Spanish activist (1927–2018)

Josefina Samper Rojas (8 May 1927 – 13 February 2018) was a Spanish syndicalist and feminist, a member of the Communist Party of Spain, and spouse of Marcelino Camacho.

== Biography ==
Born in Fondón on 8 May 1927, when she was three years old her father, a miner, emigrated to Oran, Algeria, joining the rest of her family a year later. There, Josefina took care of her sister while her mother worked washing clothes in the houses. Later, Josefina went to work as a trouser dresser in a clothing workshop. At age 12 she started militancy in the Unified Socialist Youth, and at 14 she joined the PCE at the hands of Roberto Carrillo, brother of Santiago Carrillo.

As a party activist, Josefina participated in the distribution of the España Popular publications. She also organized the children of the neighborhood to warn using cans as a drum every time the police arrived in search of the hidden Republicans. She also created a kind of cooperative dedicated to the manufacture of raffia shoes with which she helped to maintain her house, as well as that of many other families, mostly of political emigrants. Josefina was responsible for getting the raffia. The benefits were divided according to the pairs of shoes they made, with Josefina obtaining the lowest profits.

=== Work with Marcelino Camacho ===

Soon, together with other women, she formed a support group for immigrants and political refugees, which, in 1944, led her to receive, on behalf of the party, the task of organizing an aperitif for three prisoners fled from the concentration camp. That is how she met Marcelino Camacho, with whom she married on December 22, 1948 and who had two children, Yenia and Marcel. In 1957, after the pardon of Marcelino, they returned from exile, moving to the neighborhood of Carabanchel, in Madrid, in a modest apartment where they lived until, already in 2010, Marcelino's health forced them to move to another floor in Majadahonda. In his neighborhood of Carabanchel both continued their clandestine political and trade union activity that led to the successive imprisonment of Marcelino. It was then that Josefina and other women, some wives of prisoners and others simply Communist women, mobilized, creating in 1965 the Women's Democratic Movement, germen of the current feminist movement, dedicated to fighting, inside and outside of Spain, to help political prisoners, achieving certain improvements in the conditions in which they were confined. During these years, Josefina gave up looking for a job outside the home, because she needed to dedicate all her time to the cause, so her children, Yenia and Marcel, took responsibility for taking the salary to the family home, while Josefina spent the little time she had to sew pants for a tailor shop and knit sweaters for a wool store.

On November 25, 1975, King Juan Carlos I granted a pardon to the prisoners who had been imprisoned by the 1001 Process, including Marcelino Camacho.
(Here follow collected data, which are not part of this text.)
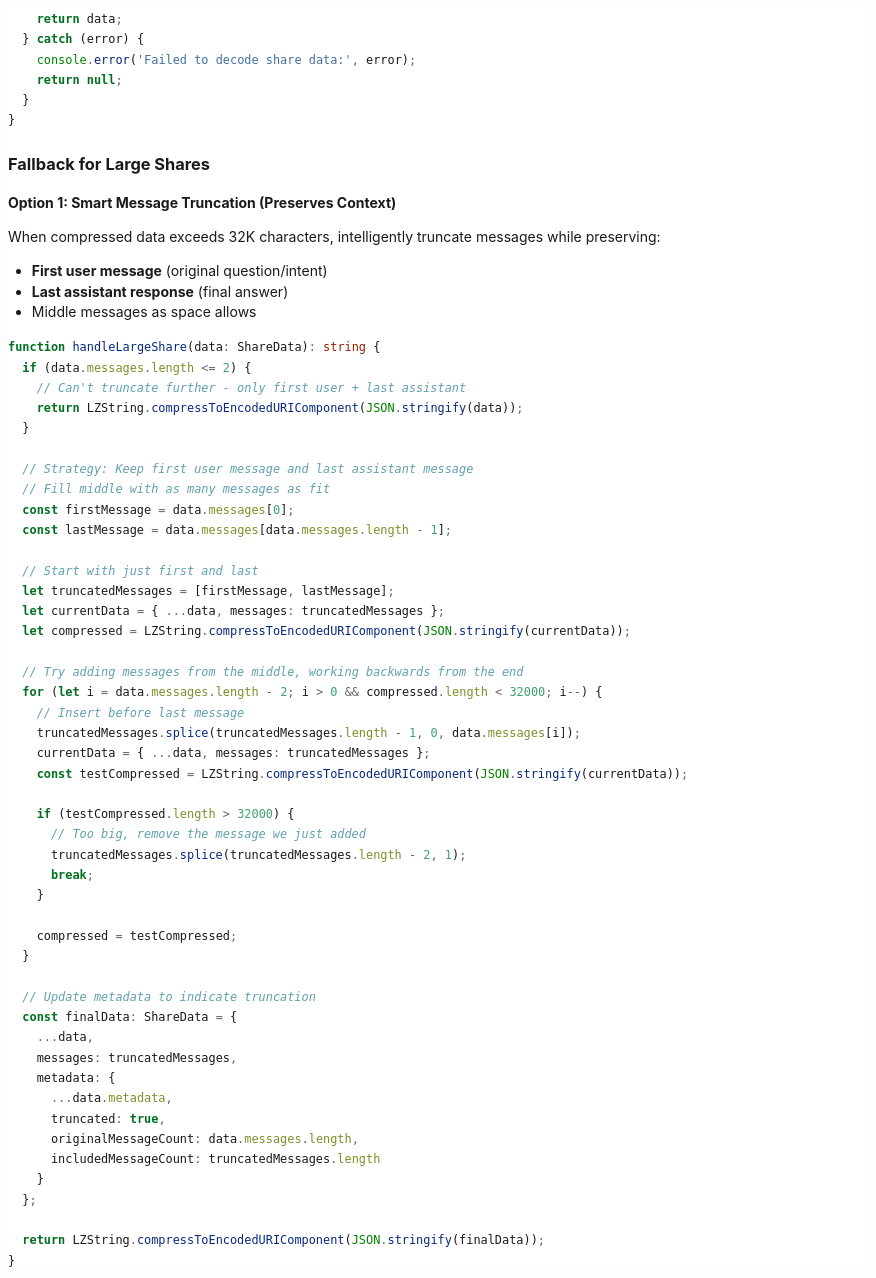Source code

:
 ```typescript
    return data;
  } catch (error) {
    console.error('Failed to decode share data:', error);
    return null;
  }
}
```

### Fallback for Large Shares

**Option 1: Smart Message Truncation (Preserves Context)**

When compressed data exceeds 32K characters, intelligently truncate messages while preserving:
- **First user message** (original question/intent)
- **Last assistant response** (final answer)
- Middle messages as space allows

```typescript
function handleLargeShare(data: ShareData): string {
  if (data.messages.length <= 2) {
    // Can't truncate further - only first user + last assistant
    return LZString.compressToEncodedURIComponent(JSON.stringify(data));
  }
  
  // Strategy: Keep first user message and last assistant message
  // Fill middle with as many messages as fit
  const firstMessage = data.messages[0];
  const lastMessage = data.messages[data.messages.length - 1];
  
  // Start with just first and last
  let truncatedMessages = [firstMessage, lastMessage];
  let currentData = { ...data, messages: truncatedMessages };
  let compressed = LZString.compressToEncodedURIComponent(JSON.stringify(currentData));
  
  // Try adding messages from the middle, working backwards from the end
  for (let i = data.messages.length - 2; i > 0 && compressed.length < 32000; i--) {
    // Insert before last message
    truncatedMessages.splice(truncatedMessages.length - 1, 0, data.messages[i]);
    currentData = { ...data, messages: truncatedMessages };
    const testCompressed = LZString.compressToEncodedURIComponent(JSON.stringify(currentData));
    
    if (testCompressed.length > 32000) {
      // Too big, remove the message we just added
      truncatedMessages.splice(truncatedMessages.length - 2, 1);
      break;
    }
    
    compressed = testCompressed;
  }
  
  // Update metadata to indicate truncation
  const finalData: ShareData = {
    ...data,
    messages: truncatedMessages,
    metadata: {
      ...data.metadata,
      truncated: true,
      originalMessageCount: data.messages.length,
      includedMessageCount: truncatedMessages.length
    }
  };
  
  return LZString.compressToEncodedURIComponent(JSON.stringify(finalData));
}
```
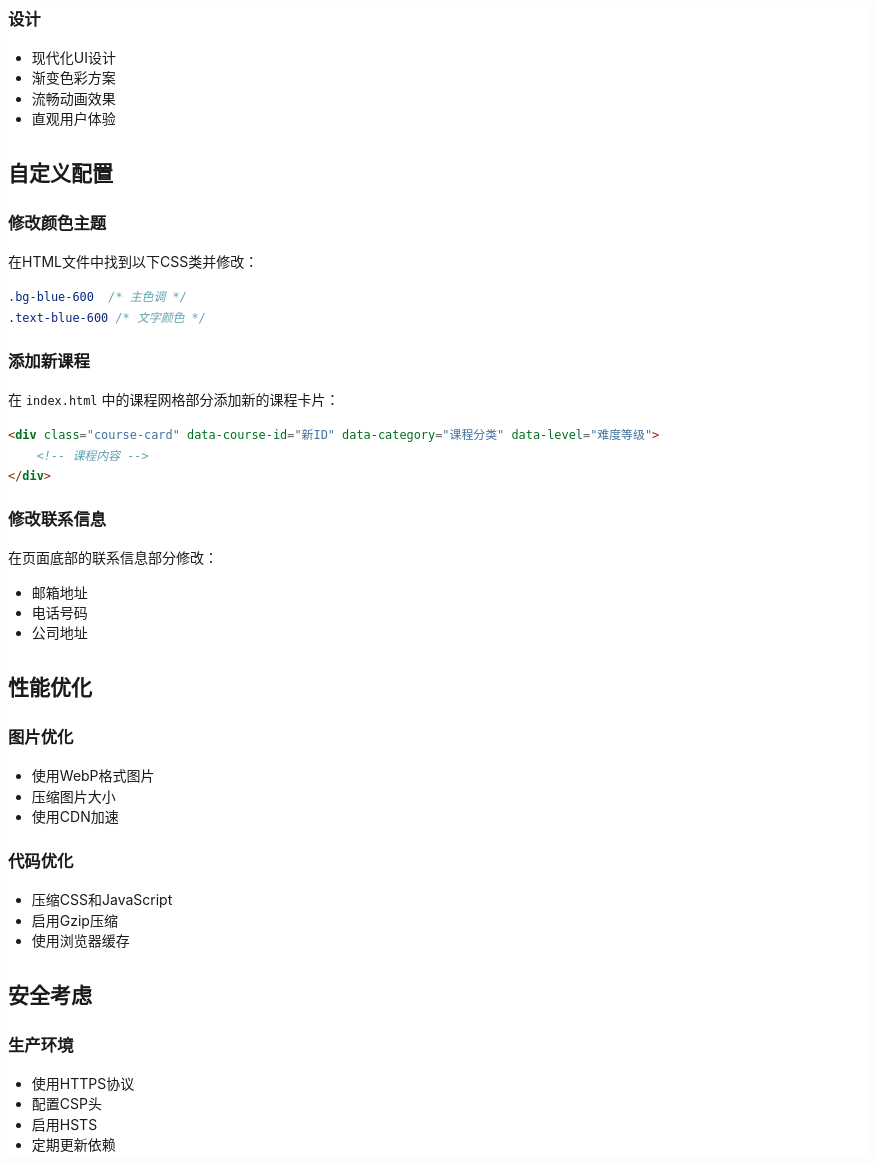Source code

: ### 设计
- 现代化UI设计
- 渐变色彩方案
- 流畅动画效果
- 直观用户体验

## 自定义配置

### 修改颜色主题
在HTML文件中找到以下CSS类并修改：
```css
.bg-blue-600  /* 主色调 */
.text-blue-600 /* 文字颜色 */
```

### 添加新课程
在 `index.html` 中的课程网格部分添加新的课程卡片：
```html
<div class="course-card" data-course-id="新ID" data-category="课程分类" data-level="难度等级">
    <!-- 课程内容 -->
</div>
```

### 修改联系信息
在页面底部的联系信息部分修改：
- 邮箱地址
- 电话号码
- 公司地址

## 性能优化

### 图片优化
- 使用WebP格式图片
- 压缩图片大小
- 使用CDN加速

### 代码优化
- 压缩CSS和JavaScript
- 启用Gzip压缩
- 使用浏览器缓存

## 安全考虑

### 生产环境
- 使用HTTPS协议
- 配置CSP头
- 启用HSTS
- 定期更新依赖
Thus began a new life outside the clandestine life that allowed them to rekindle the political and union struggle that Josefina still maintained a few years after the death of Marcelino.

===Later years===

After the death of Marcelino Camacho on 29 October 2010, Josefina maintained a great activity as a transmitter of the memory and voice of her husband, offering frequent talks throughout Spain, helping to inspire the struggle for workers' rights to the new generations. She died on 13 February 2018.